Шестнадцатого играл на вечере Современной Музыки, которые снова возобновились. Играл три этюда: d, е и с. Играл с эффектом, хотя, на строгий суд, не так корректно, как в ноябре Сонату. Этюды и я имели успех и пробудили публику, которая к остальным номерам программы относилась сонно, не исключая и двух хороших романсов Мясковского, помещённых со мной рядом. Критика и знакомые музыканты весьма горячо похвалили меня.

На концерте был и Моролёв. Моролёв! Гм... вот чудо-то, вдруг приехал в Петербург. Я ахнул, когда он без предупреждения ворвался в мою комнату. Как на зло, мне всё время нездоровилось, и я даже не сделал с ним ни одного выезда, хотя он чуть ли не две недели прожил в Петербурге. Ужасный он мужлан, а всё же большой и глубокий музыкант, и пребольшущий мой друг.

Анна Николаевна Есипова про мою Сонату Ор.1, ту самую, про которую она год назад говорила, что это «хорошая музыка», теперь объявила, что музыки в ней нет. А когда Борюся сыграл ей в классе мой Гавот, ему посвящённый, невинный ге-мольный гавотик, она сделала гримасу и проговорила Захарову:

- Неужели у вас нет для репертуара вещей интересней, чем вещи Прокофьева?

- Вам, Анна Николаевна, не нравится?

Вторая гримаса была ответом. Как видно, мой композиторский облик принял в её глазах чудовищный вид. Бог с ней! Хотя, конечно, было бы лучше, если бы он принял вид ангельский...

Я как-то принёс ей в класс 2-ю Сонату Глазунова. Премилая соната, ничуть не хуже первой и даже самостоятельней её. А между тем, насколько №1 известна, настолько вторая забита и забыта. Анна Николаевна устроила сначала головомойку за «экзотическую» вещь, но выслушала сонату, а потом объявила, что этакую гадость можно было совсем не сочинять. Я ответил спокойно:

- К сожалению, Анна Николаевна, Глазунов никогда с первого раза не нравится...

Камушек был острый, и Есипова поспешила возразить:

- Я её совсем не первый раз слушала, у меня её играли и такой-то, и такая-то. Вы мне теперь приносите Бетховена да Шумана!

23 декабря

Мне хотелось выяснить, что такое Тоня Рудавская?

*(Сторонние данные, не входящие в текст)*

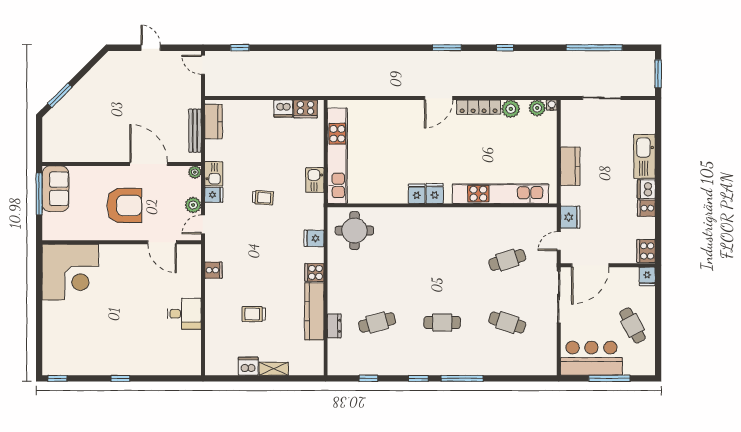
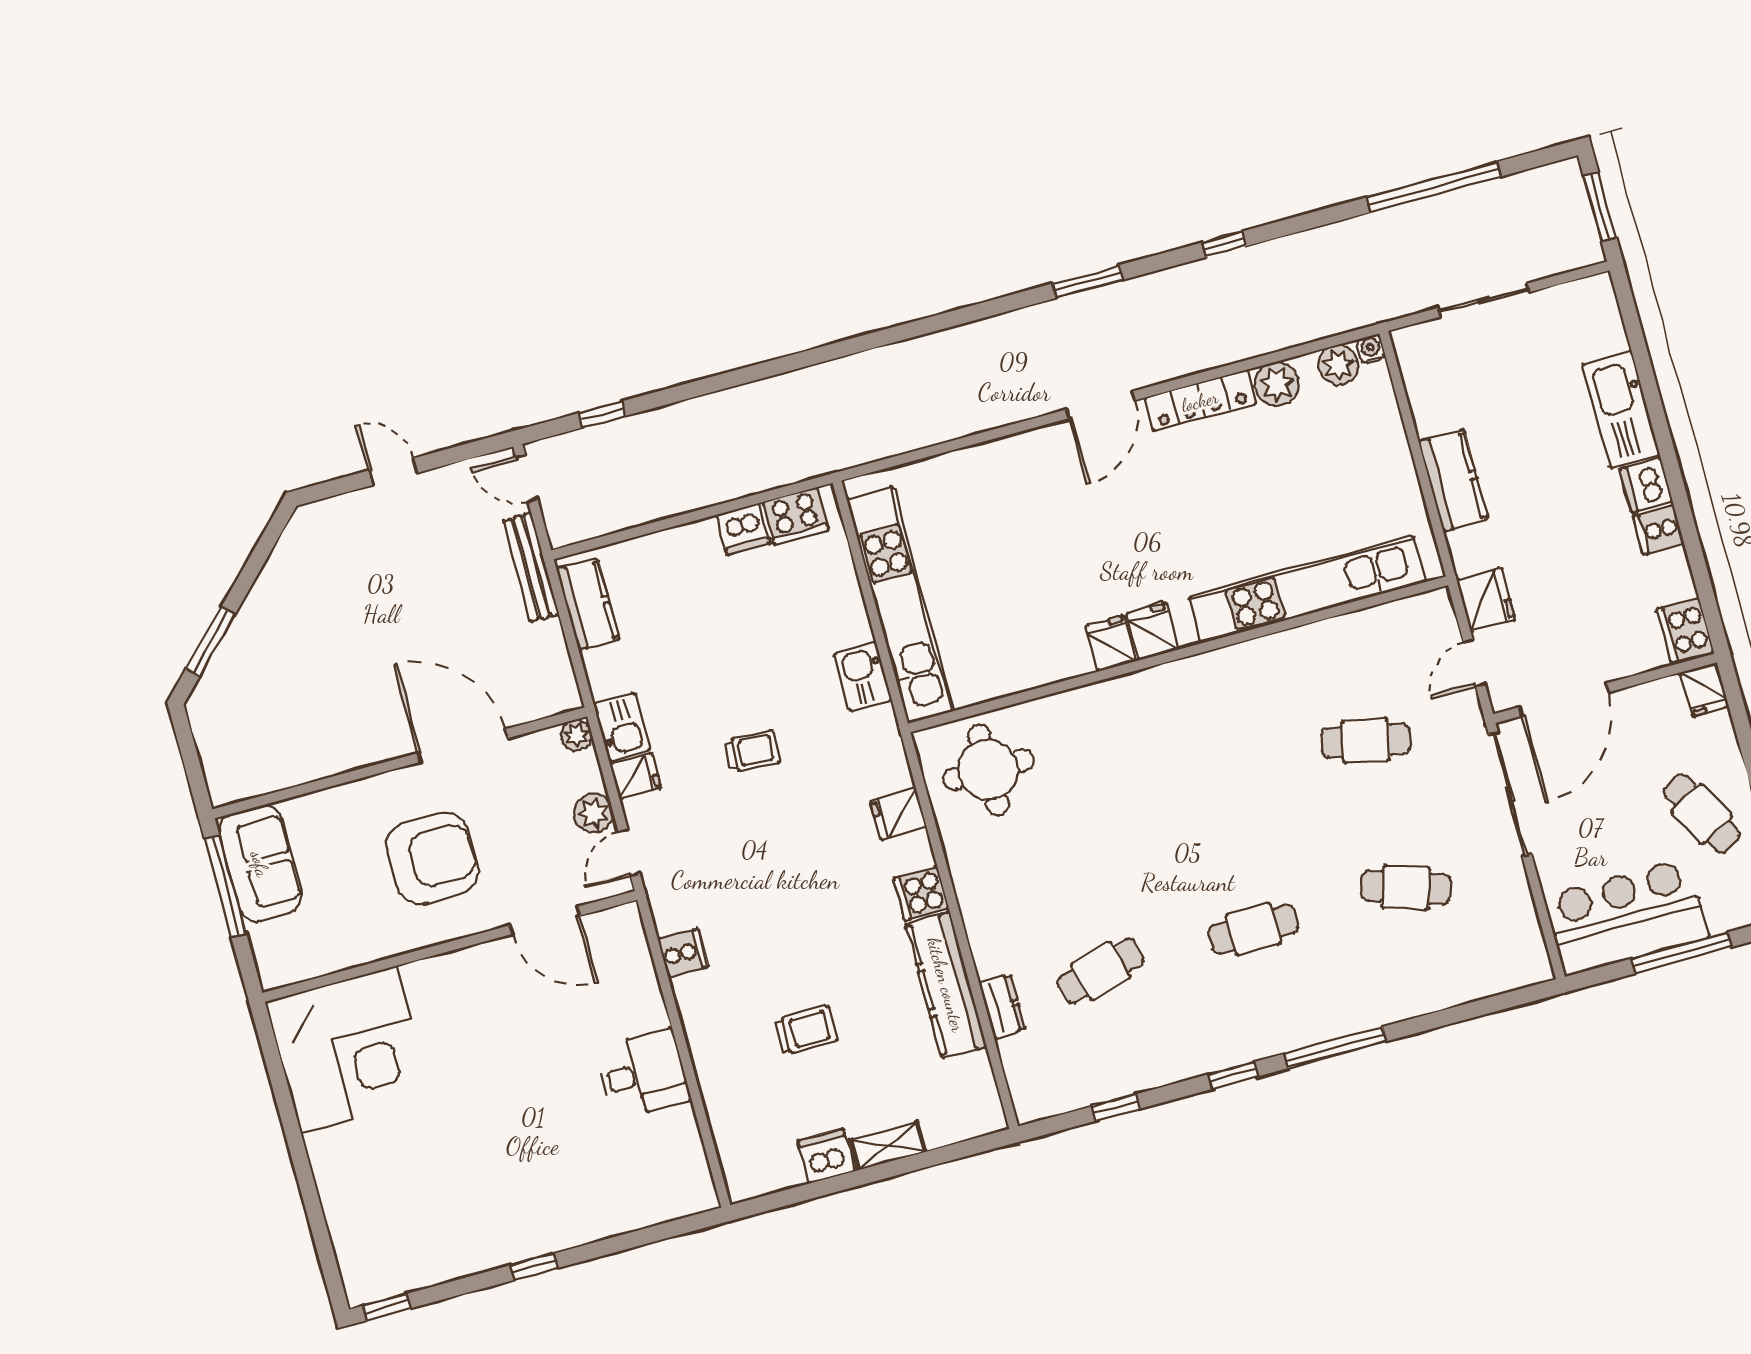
bench: (195, 131) -> (531, 567), moved
cafe table: (507, 260) -> (1366, 741), turned 30
trolley: (254, 314) -> (806, 1030), turned 180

Тоня Рудавская очень красива. Напрасно Захаров говорил, что она обыкновенная хорошенькая барышня. Красота Тони Рудавской выше такого определения. Красота у неё постоянная: иной раз хуже, иной раз лучше, но в любой момент Тоня Рудавская хороша собой. Со своею красотой она не носится, не кокетничает ею и не применяет её как оружие для повиновения. Кокетство у Тони Рудавской вовсе отсутствует, даже в ущерб для неё самой. Дома её содержат весьма строго, особенно отец. Она из хорошей семьи и воспитана хорошо. Особенно яркого или ясного ума в ней нет, она такова, как все.